Monday, February 07, 2005

GIMME MUH PILLS, DAMMIT

Here’s the latest Official Act of Stupidity that is racing down the pike toward us poor Georgians...
Under a bill filed Thursday by freshman Sen. Jim Whitehead (R-Evans), pharmacists who oppose abortion on “moral or religious” grounds and who refuse to dispense emergency contraceptive drugs would be immune from lawsuits or disciplinary action by employers.

In other words, if you have a prescription for Plan B, an emergency contraceptive drug, and your pharmacist has personal issues about dispensing what he or she believes to be an abortifacient (and therefore Evil), under this legislation, your pharmacist can tell you to take a hike, and neither you nor the pharmacist’s employer can say “Boo.”

According to the article in the Atlanta Journal-Constitution from which the above was snipped, an Eckerd drugstore in Texas last year dared to fire a pharmacist who did exactly that. The pharmacist refused to sell Plan B to a rape victim and was dismissed. But if Jim Whitehead has his way, that won’t be happening in Georgia.

And now my two cents - that’s what you were waiting for, wasn’t it?

Bull. Shit.

I think a pharmacist who refuses to sell a legally-prescribed medication for any reason should be subject to strong and immediate disciplinary action by his or her employer, and, furthermore, should be subject to legal action in the civil courts should the customer suffer damage as a result of such refusal.
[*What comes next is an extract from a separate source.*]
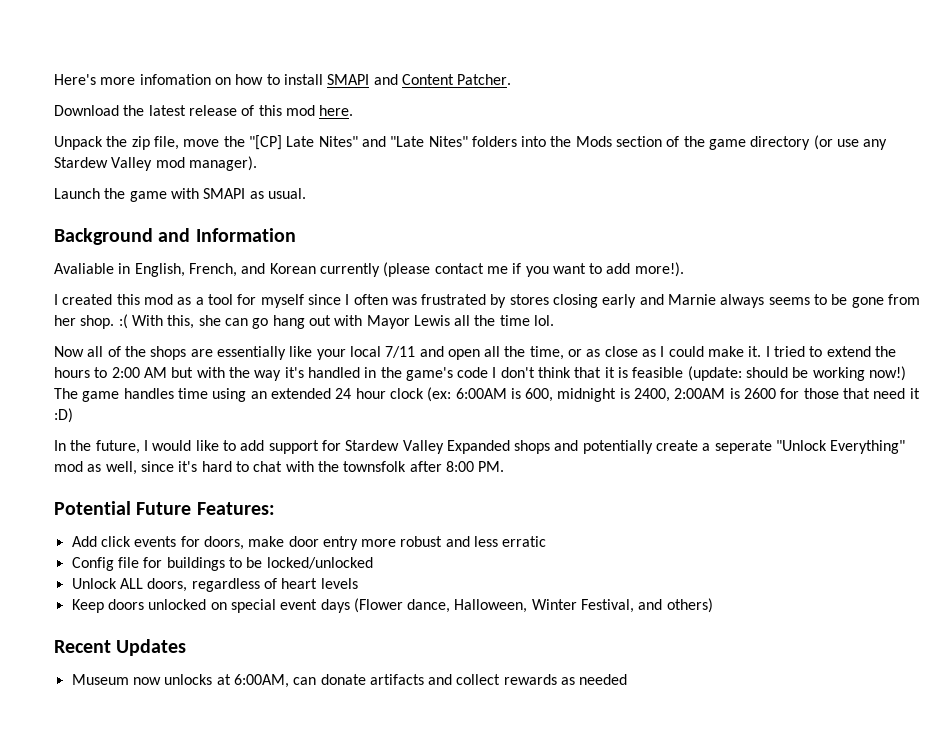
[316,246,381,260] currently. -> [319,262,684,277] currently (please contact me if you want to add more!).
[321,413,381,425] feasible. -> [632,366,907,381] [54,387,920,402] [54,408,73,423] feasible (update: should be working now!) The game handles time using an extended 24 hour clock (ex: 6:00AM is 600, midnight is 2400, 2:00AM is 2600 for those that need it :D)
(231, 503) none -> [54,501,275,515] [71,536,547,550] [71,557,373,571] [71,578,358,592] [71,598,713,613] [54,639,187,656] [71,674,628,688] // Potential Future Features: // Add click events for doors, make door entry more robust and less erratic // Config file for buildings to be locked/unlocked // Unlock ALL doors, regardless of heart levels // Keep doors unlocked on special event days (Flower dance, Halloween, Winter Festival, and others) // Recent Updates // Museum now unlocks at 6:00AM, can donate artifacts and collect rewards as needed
You have a problem doing your job? Get another job.

I would stop short of criminalizing the pharmacist’s conduct. Hey, if you don’t want to do what your employer pays you to do, that’s a matter between you and your employer. You’re not a slave. But you have a job to do, and if you don’t like certain aspects of it, you are free to seek employment in another field that will perhaps be less traumatic on your conscience.

It’s all about choices and decisions. If you have sex, you may become pregnant. If you use contraception, you reduce the chances of becoming pregnant. If you become pregnant, you either carry the baby to term, you terminate the pregnancy artificially, or the pregnancy self-terminates. Those are the choices, and circumstances dictate those over which you have a measure of control.

But I tell you what: if I were a rape or incest victim, I would at least want the option to terminate any resulting pregnancy. And if I could prevent such a pregnancy from happening, so much the better. But you, O High And Mighty Drugstore Person, you are going to make that decision for me? I don’t think so.

The religious right wing wants to prevent abortions, but then they take measures that inevitably result in more abortions. Have I mentioned abstinence-based sex education?

Of course, the issue that lurks just in back of this one is the whole “Effect of Abortion Politics on What Medications are Granted Legal Status.” That’s a whole ’nuther bag of wind, friends, but for the sake of argument, let’s not even get into the discussion on why or why not RU486 (which can reasonably be called a pharmaceutical abortifacient) or Plan B (an emergency contraceptive) should be available under a doctor’s prescription. Medicines need to be safe and effective for their intended uses, but the FDA is not above the grasp of politics in today’s increasingly religious right-influenced administration. Which is why RU486 has “pariah status” in this country.

But we’re talking about Plan B, which is - in theory - legally available. Unless Mr. Druggist has other ideas.

Oh, brother. Time for a new license plate slogan, Georgia. Instead of the old standby “The Peach State,” how about “Now Increasingly Moronic!”?